Although I do waffle on whether I prefer that, or actual archetyical classes, but ones that are flexible enough to allow for different visions of the archetype. Or if there's enough that I can pick exactly what I want from a menu of... I dunno, lots of classes.

It's a bit cumbersome that way, but I like having exactly the class I want that does a minimum of thinking for me in terms of how to advance my character, but does give me a framework to build on.

I think the d20 Modern/Grim Tales alternative is certainly more efficient than that, though.
 

D&D is class/level based. Always will be.

Sometimes, I actually think the current classes are too customizable. At least, some of them are by the time you add in the variant levels, etc.
 

Mercule said:
D&D is class/level based. Always will be.

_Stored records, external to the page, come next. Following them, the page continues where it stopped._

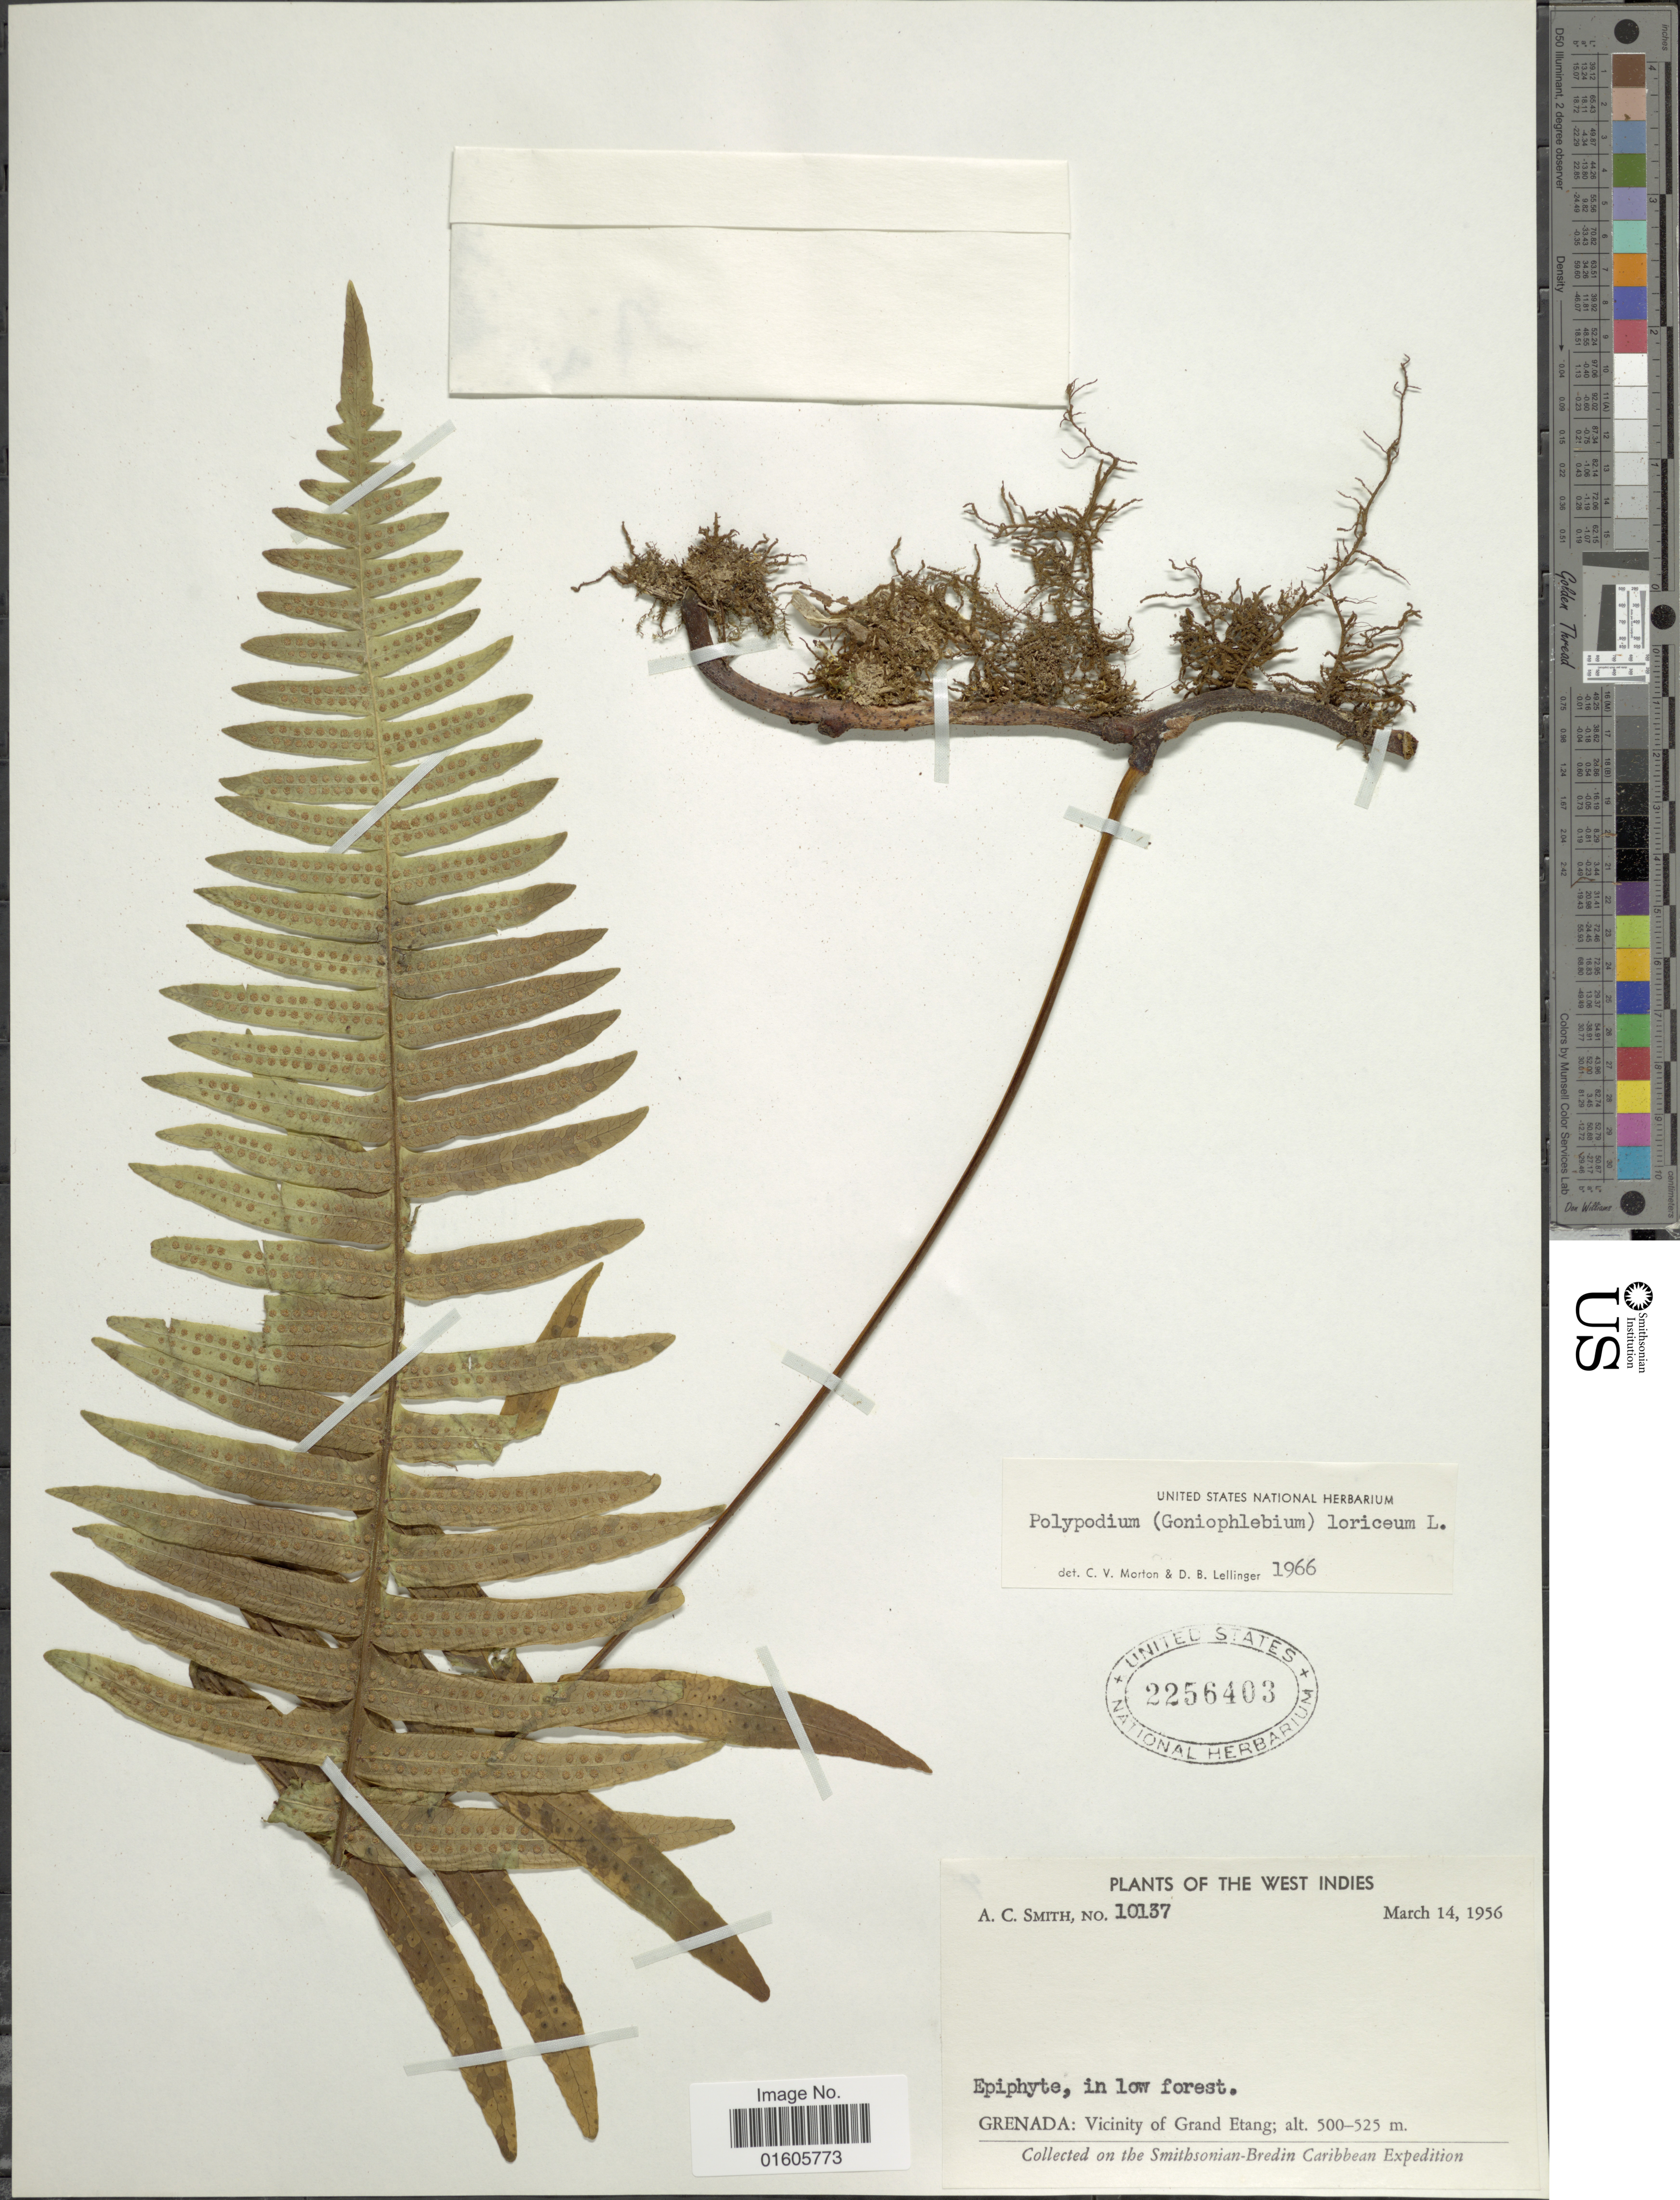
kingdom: Plantae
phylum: Tracheophyta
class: Polypodiopsida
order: Polypodiales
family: Polypodiaceae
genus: Serpocaulon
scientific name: Serpocaulon loriceum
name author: (L.) A.R. Sm.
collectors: A. C. Smith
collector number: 10137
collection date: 1956-03-14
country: Grenada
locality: West Indies. Grenada: Vicinity of Grand Etang.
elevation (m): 500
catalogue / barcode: US 2256403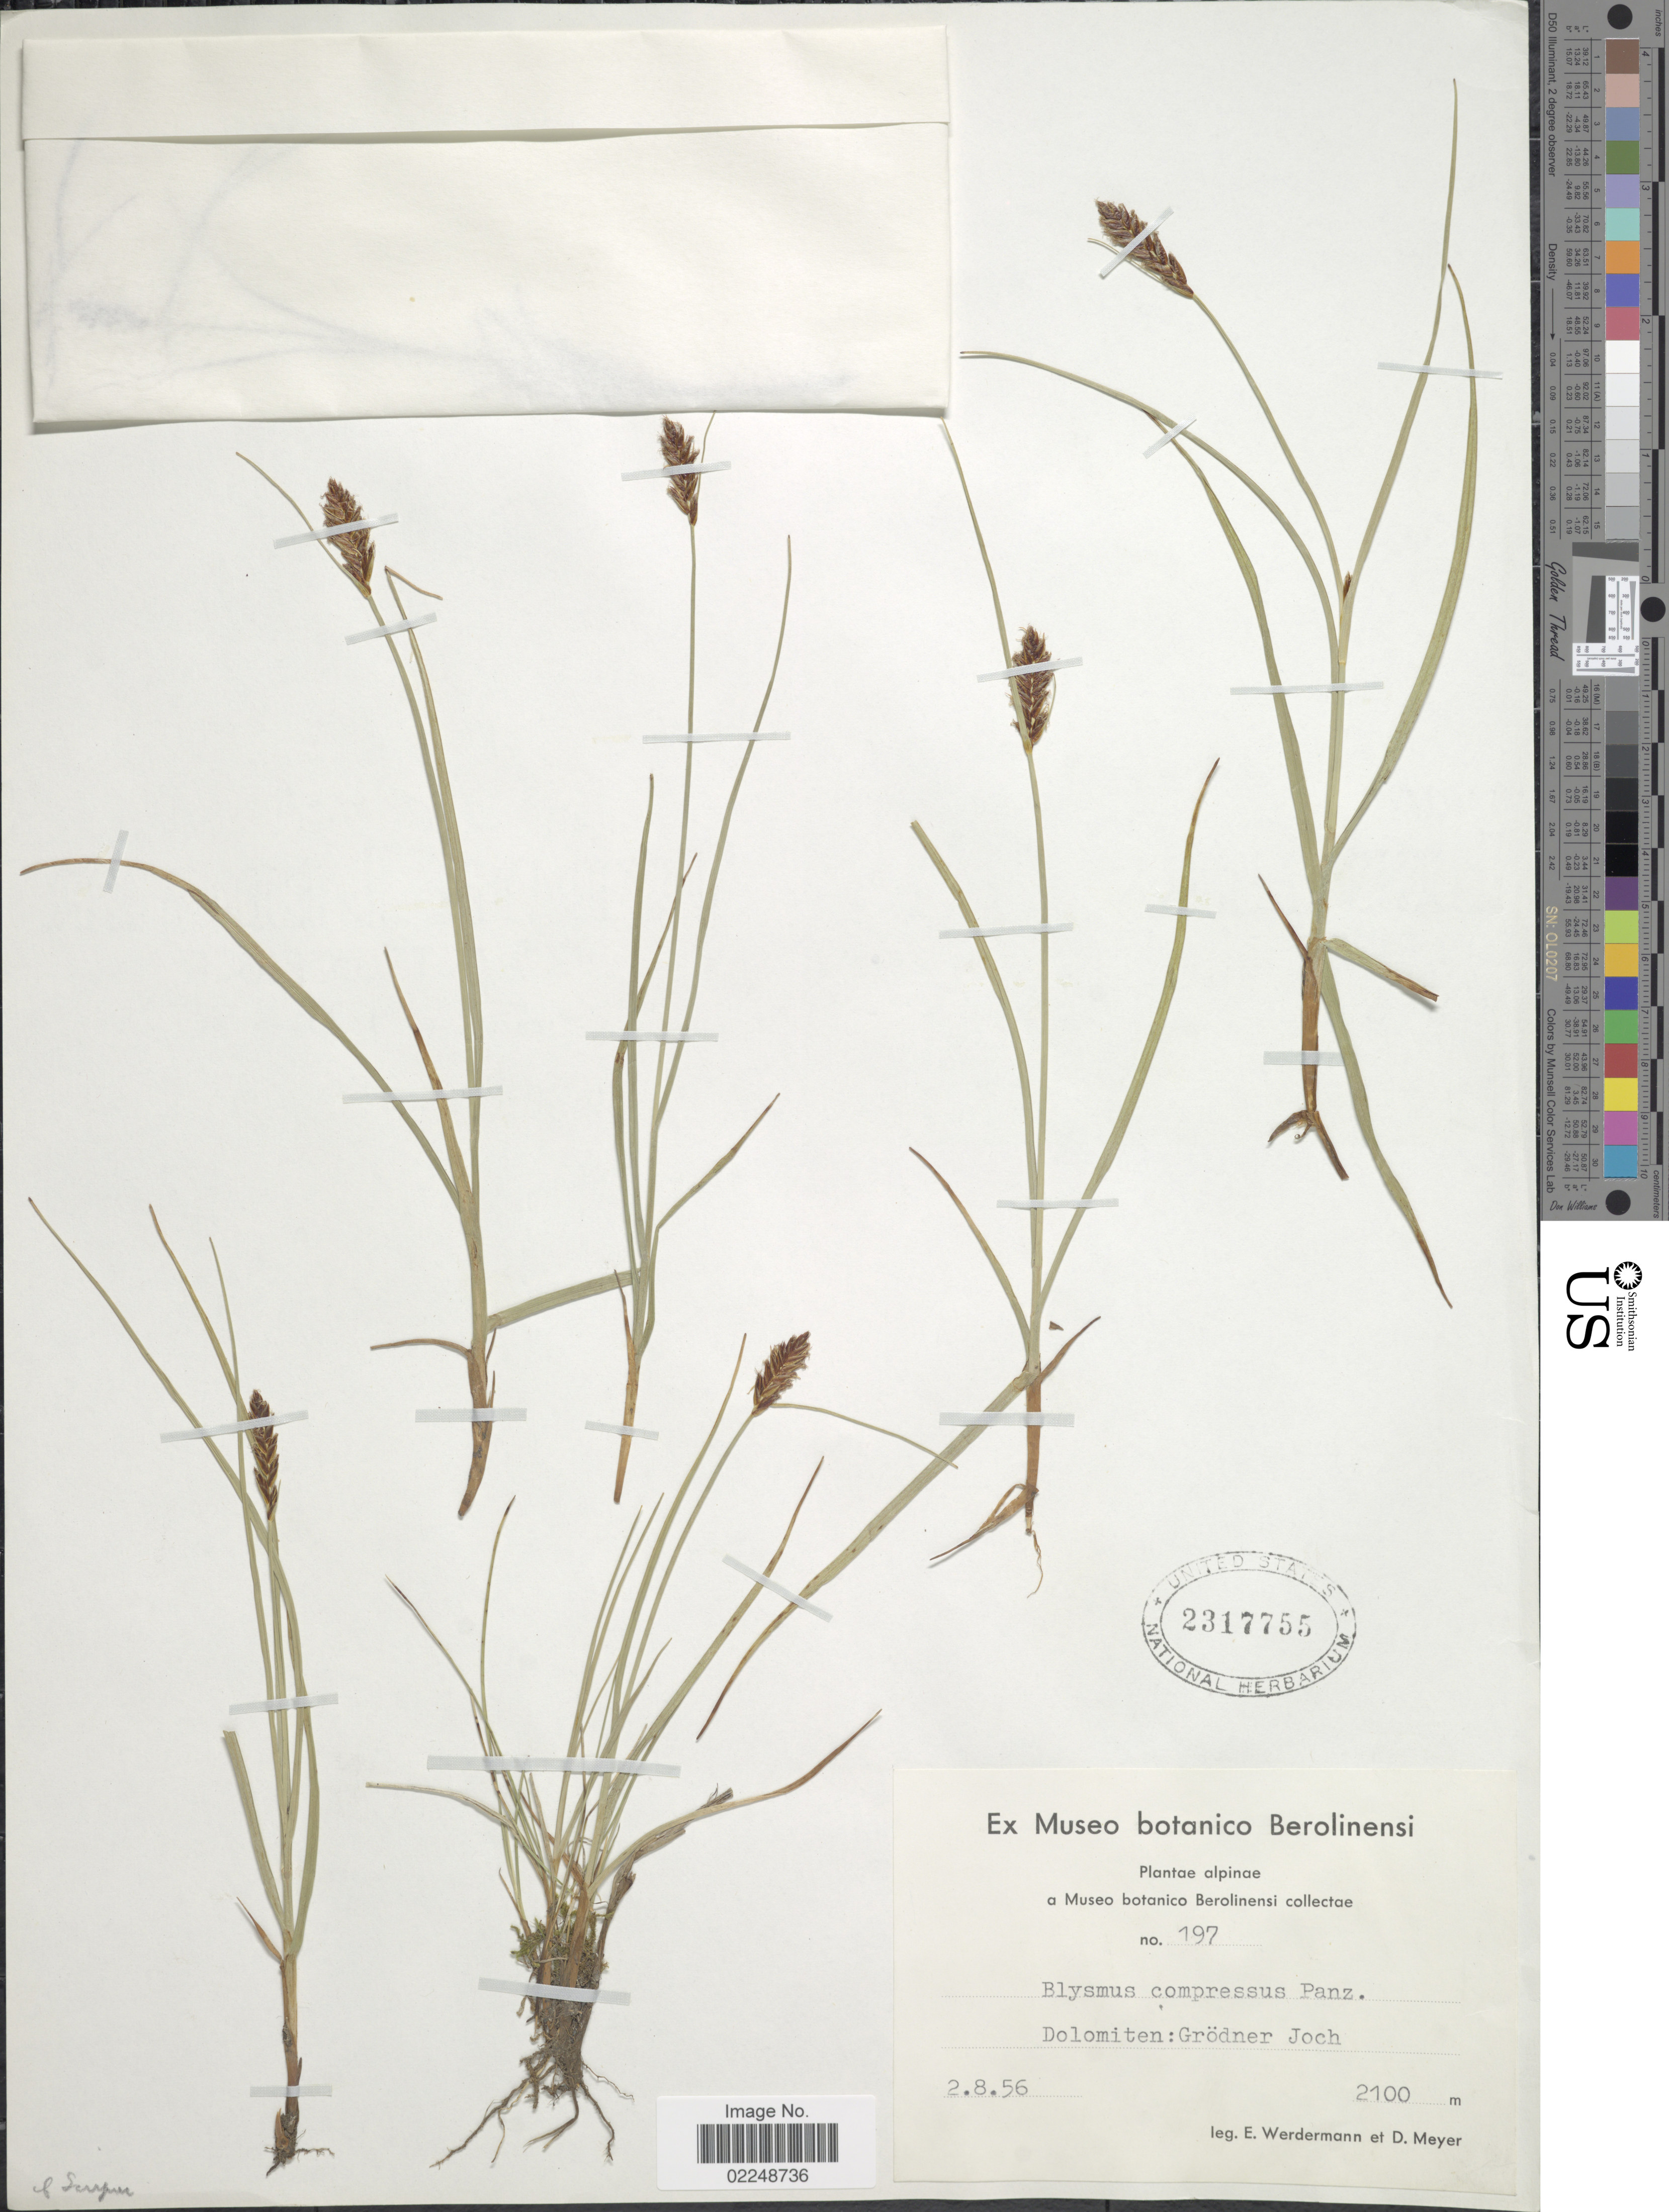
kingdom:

Sometimes, I actually think the current classes are too customizable. At least, some of them are by the time you add in the variant levels, etc.

Too customizable? No way, not if you stick to core only.

And that's one of my main problems with core D&D. The base classes are very specific. Sure, you can do some tweaking but by and large, they are going to end up being more similar than not. If you want more options, it requires more purchases. It's a good business model but certainly not an open-ended design.

Again, I refer to Grim Tales: 6 generic classes, no multiclass restrictions, no prestige classes, unlimited possibilities all in a single book.

Unless it's a "pure" D&D game, I pull out Grim Tales for any other d20 game. Because it's so open-ended and customizable, you can create whatever characters you need for a wide-range of styles and settings. The last thing I want is to start a new game or introduce a new ruleset that requires the players to have access to a lot of books.